Aim of the exercise :: Set down, please, the line that contains "0: (727, 740)" and every line that follows it to the end of the records, exactly; do not include pictures.

── Dataset extract

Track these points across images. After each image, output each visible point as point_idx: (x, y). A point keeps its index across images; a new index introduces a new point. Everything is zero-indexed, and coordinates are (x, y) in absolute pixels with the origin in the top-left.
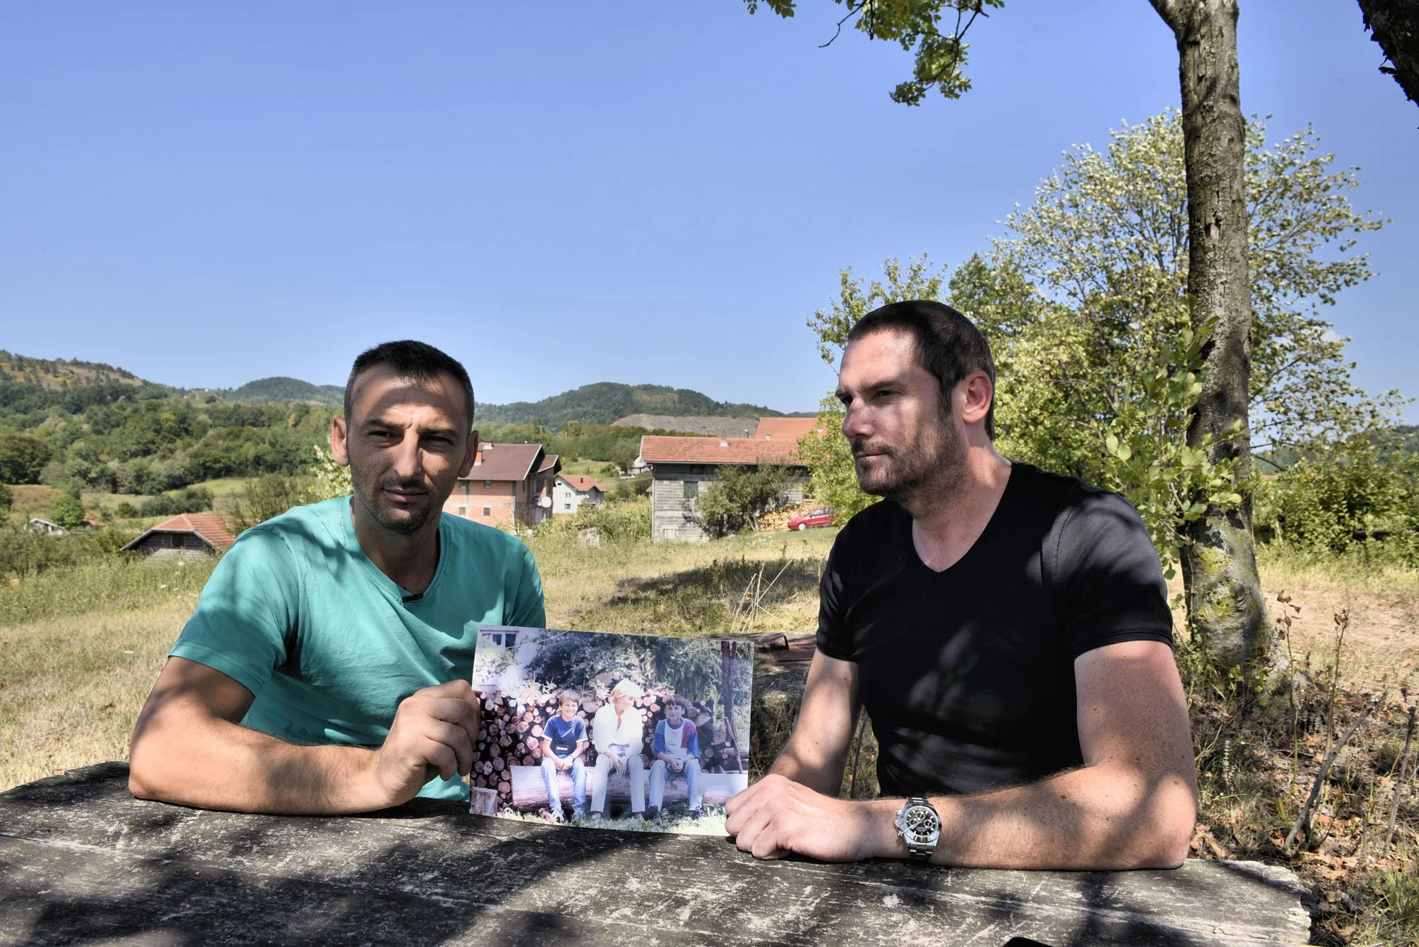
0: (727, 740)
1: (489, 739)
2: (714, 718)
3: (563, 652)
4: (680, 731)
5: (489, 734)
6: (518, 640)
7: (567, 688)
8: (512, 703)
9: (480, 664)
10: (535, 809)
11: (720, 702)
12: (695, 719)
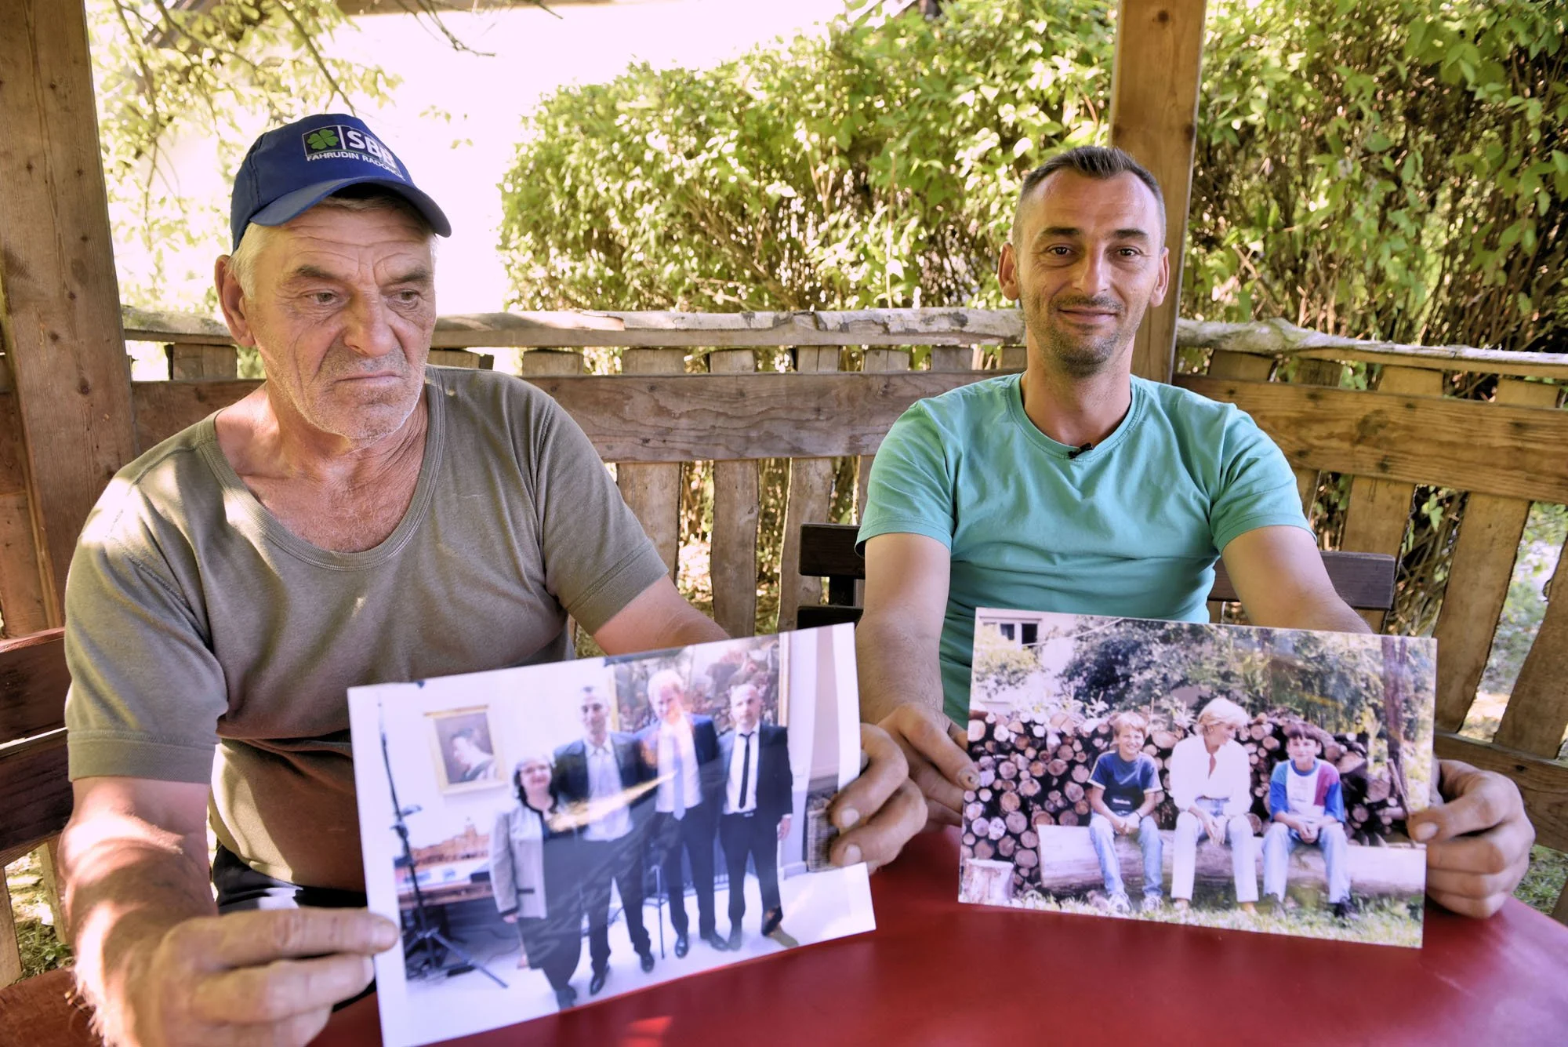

────

Answer to this task ::
0: (727, 740)
1: (489, 739)
2: (714, 718)
3: (563, 652)
4: (680, 731)
5: (489, 734)
6: (518, 640)
7: (567, 688)
8: (512, 703)
9: (480, 664)
10: (535, 809)
11: (720, 702)
12: (695, 719)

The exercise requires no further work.